I owned a 2016 Murano and it is time for 5000 miles first oil change/service. The owner manual clearly stated it requires 0W-20 which is Synthetic engine oil. When I went to my local Nissan dealer for 5000 miles service, they replaced it with 5W-20 oil which is not Synthetic oil. When I questioned the service manager, he stated Nissan "recommend" 0W-20 oil but they (my local Nissan dealer) always use 5W-20 oil regardless what user manual stated. 

I finally get them to replace the oil back to 0W-20 but my question really is what type of engine oil 2016 Murano should use. With recommended OCI of 5000 miles, the cost between the two types almost double and Synthetic oil should last longer than 5000 miles, shouldn't it?

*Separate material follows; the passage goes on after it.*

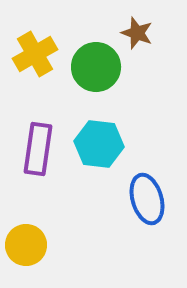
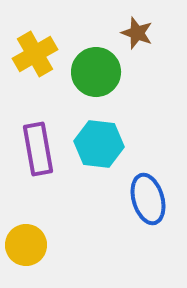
green circle: moved 5 px down
purple rectangle: rotated 18 degrees counterclockwise
blue ellipse: moved 1 px right
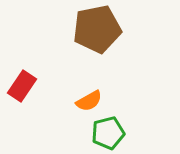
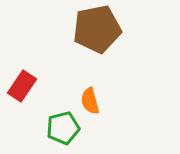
orange semicircle: moved 1 px right; rotated 104 degrees clockwise
green pentagon: moved 45 px left, 5 px up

Any recommendation or experience will be appreciated.


----------



## nismolover (Sep 13, 2016)

Some dealer would use mineral based oil while in break in period and shift to fully synthetic after break in period. Reason for this is to cut the clean and flush the internal of the engine thoroughly and its cost efficient.


----------



## smj999smj (Jan 1, 2006)

On page 9-2 of the 2016 owners manual. It calls for API-certified oil with a viscosity of 0W-20. It then says that as an alternative to this recommended oil, SAE 5W-30 conventional petroleum-based oil may be used and meet all specifications and requirements necessary to maintain the Nissan New Vehicle Limited Warranty. Capacity with oil filter replacement is 5-1/8 US quarts. So, if using conventional oil, I would go with 5000 mile intervals. I use Walmart SuperTech 5W30 full-synthetic oil in my VQ40DE Pathfinder engine and replace every 7500 miles. I had it tested by Blackstone Labs and they said I would be safe to extend it to 9,500 mile intervals. It's really your choice, but I would stick with one or the other once you decide what oil you want to use.


----------